Bad Little Girl(7)



They stayed in the kitchen with their tea, Johnny snorting into his food, the pips of the six o’clock news just gone. Mother brought out the biscuits – she always had a high-end box of biscuits that had been given to her by one grateful parent or another.

‘Strange day?’

‘Sad.’ Claire took the plainest biscuit she could find. ‘A girl, not one of mine, took something from an older girl. I don’t think she really knew what she was doing. Anyway, it all got a little out of control – the parents were called in. Parent I should say. And I saw the mother hit her—’

‘Hit her? How?’

‘Slap. Across the face.’

Mother winced, shrugged, took a biscuit. ‘It happens.’

‘I took it to James. He said that I was overstepping the mark.’ She waited.

Norma furrowed her brow, picking through the biscuits. ‘Do they all have to be chocolate? Some people don’t like chocolate.’

‘You think so too,’ Claire said flatly.

‘No, no I don’t think that. But there’s that note in your voice again, the Guardian Reader Wobble—’

‘Hitting a child—’

‘Is not good. No. Not good at all.’ Norma picked fussy flakes of dark chocolate off a wafer. ‘But you know as well as I do that sometimes parents get it wrong, out of embarrassment, fatigue. They snap. It doesn’t make them bad people, it just means they did a bad thing.’

‘It’s the same mother – Carl Bell’s mother, you remember all the trouble we had with him.’

‘Well, in that case I have even more sympathy for the woman. Bad enough having one child like that, without having to worry about the other one being a kleptomaniac.’

‘She’s only six.’

‘Oh Claire. They know what they’re doing at that age.’

Claire slumped, looking at her bony hands lying in her lap. ‘But still, calling in the parent, the whole school involved—’

‘How was the whole school involved? Sit up straight.’

Claire straightened. ‘I mean the whole school knew about it. All the children were talking about it.’

‘Well, it sounds like it was quite a public crime. What were they meant to do?’ Norma was smiling now.

‘I know but . . . oh, I don’t know. It was all so – needless. Silly. She’s such a little girl, and I don’t believe for a moment that she meant to—’

‘Oh Claire, we’ve been here before. Remember Lisa Pike? The one who was putting the shoes down the toilets? You were convinced that she’d done it by accident. How can you put shoes down a toilet by accident? And Jamie – Dowes, was it? You were determined that he didn’t throw the football through that window on purpose. Until he told you that’s exactly what he’d done. Children are just people, you know. And some people aren’t very nice.’
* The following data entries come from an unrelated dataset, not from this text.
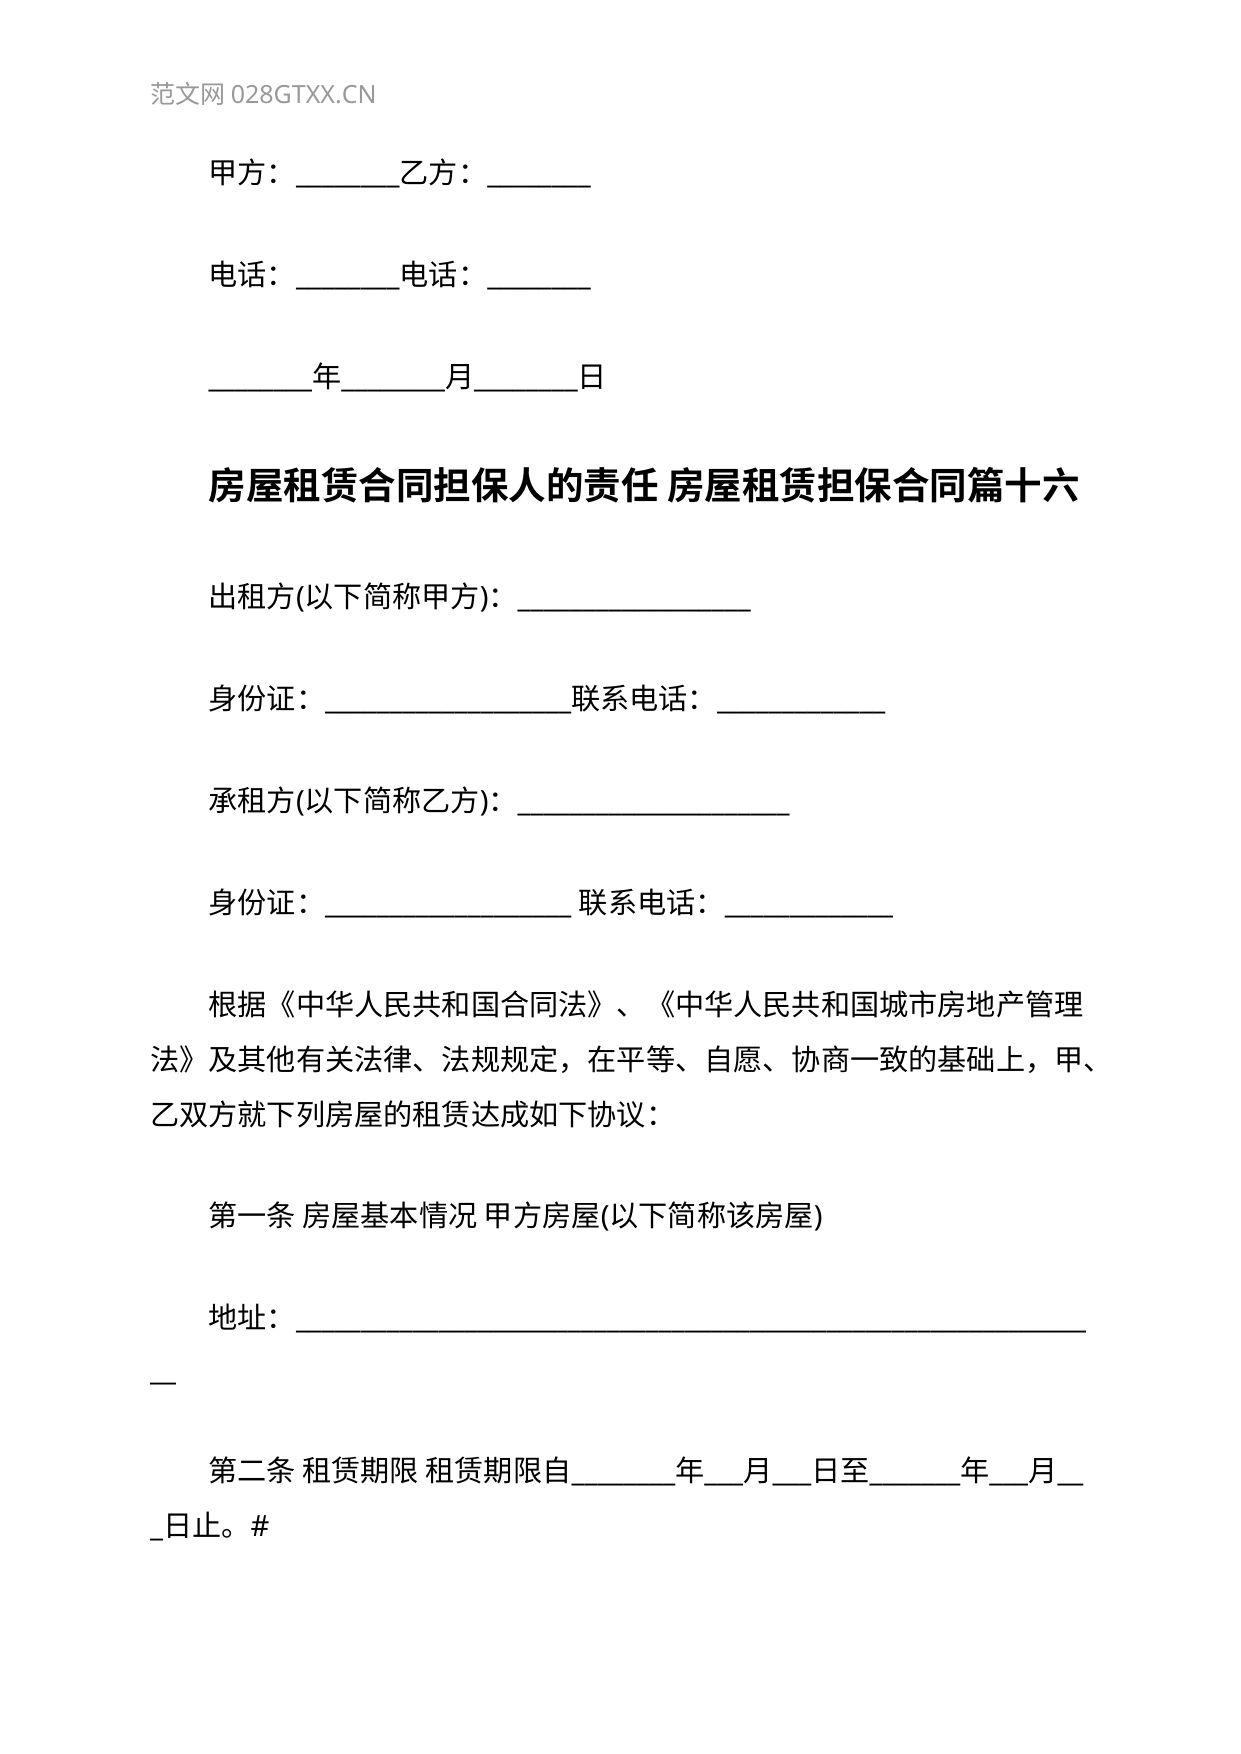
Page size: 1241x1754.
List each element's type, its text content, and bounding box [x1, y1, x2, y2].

text 电话：________电话：________ [150, 252, 1090, 294]
text 甲方：________乙方：________ [150, 150, 1090, 192]
text 房屋租赁合同担保人的责任 房屋租赁担保合同篇十六 [150, 456, 1090, 510]
text 出租方(以下简称甲方)：__________________ [150, 573, 1090, 616]
text 第二条 租赁期限 租赁期限自________年___月___日至_______年___月___日止。# [150, 1447, 1090, 1545]
text 身份证：___________________联系电话：_____________ [150, 675, 1090, 718]
text 第一条 房屋基本情况 甲方房屋(以下简称该房屋) [150, 1193, 1090, 1235]
text ________年________月________日 [150, 354, 1090, 396]
text 根据《中华人民共和国合同法》、《中华人民共和国城市房地产管理法》及其他有关法律、法规规定，在平等、自愿、协商一致的基础上，甲、乙双方就下列房屋的租赁达成如下协议： [150, 981, 1090, 1133]
text 承租方(以下简称乙方)：_____________________ [150, 777, 1090, 820]
text 身份证：___________________ 联系电话：_____________ [150, 879, 1090, 922]
text 地址：_______________________________________________________________ [150, 1295, 1090, 1389]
‘But, hitting her. And in the school as well. It makes you think, if she’s willing to hit her child in a school, then Lord only knows what she’s willing to do behind closed doors. Jade Wood—’

‘Now, wait a minute, you weren’t to blame for Jade Wood,’ Norma said firmly. ‘Claire, you didn’t see anything of the girl. Remember? She wasn’t in your year group.’

‘No, but if I’d kept my eyes open . . .’

‘I’m absolutely sure that if you’d seen anything – let alone the girl going through the bins for food – you would have said something. But you didn’t see anything Claire. And it wasn’t your fault, it was your colleagues’ fault. And the parents that stopped feeding her in the first place. And social services did get involved eventually, didn’t they?’

‘Only after she’d been out of school for a month, being home-educated, or whatever her mother told us. But I’m positive some of the teaching staff would have noticed, even when she was still at school. All that weight loss . . .’

‘Claire, that was a terrible case, and they were terrible parents, but try as you might, you really can’t blame yourself. You really can’t.’

‘But if I notice things, and disregard them. And then when something terrible happens, well, I will be sort of to blame, won’t I? You can see that, can’t you?’

‘I can see that you’re trying as hard as you can to blame yourself for something that probably isn’t happening. You saw a girl being slapped. Not good, but not a hanging offence. And you know as well as I do that if you try to call that in to social services it will go precisely nowhere.’

‘But—’

‘No “but” about it. It’s true. Tea?’ That was Norma’s signal to end the conversation. She always used tea as punctuation.

Cheated and defeated, Claire slumped in her chair again, her fingers tracing the cracks and gnarls in the old oak table. She’d wanted to talk more about Lorna. She needed to. But Norma was leaning wearily against the countertop with her eyes closed. ‘Anyway, how was your day? You look tired.’

‘Ach—’ Norma swatted at the air in front of her dismissively. ‘The usual.’ Claire waited, but that seemed to be the end of it. It wasn’t like Norma not to talk about her day. She loved work, and was able to make even the most familiar things sound interesting, funny. ‘You’re well though? Feeling all right?’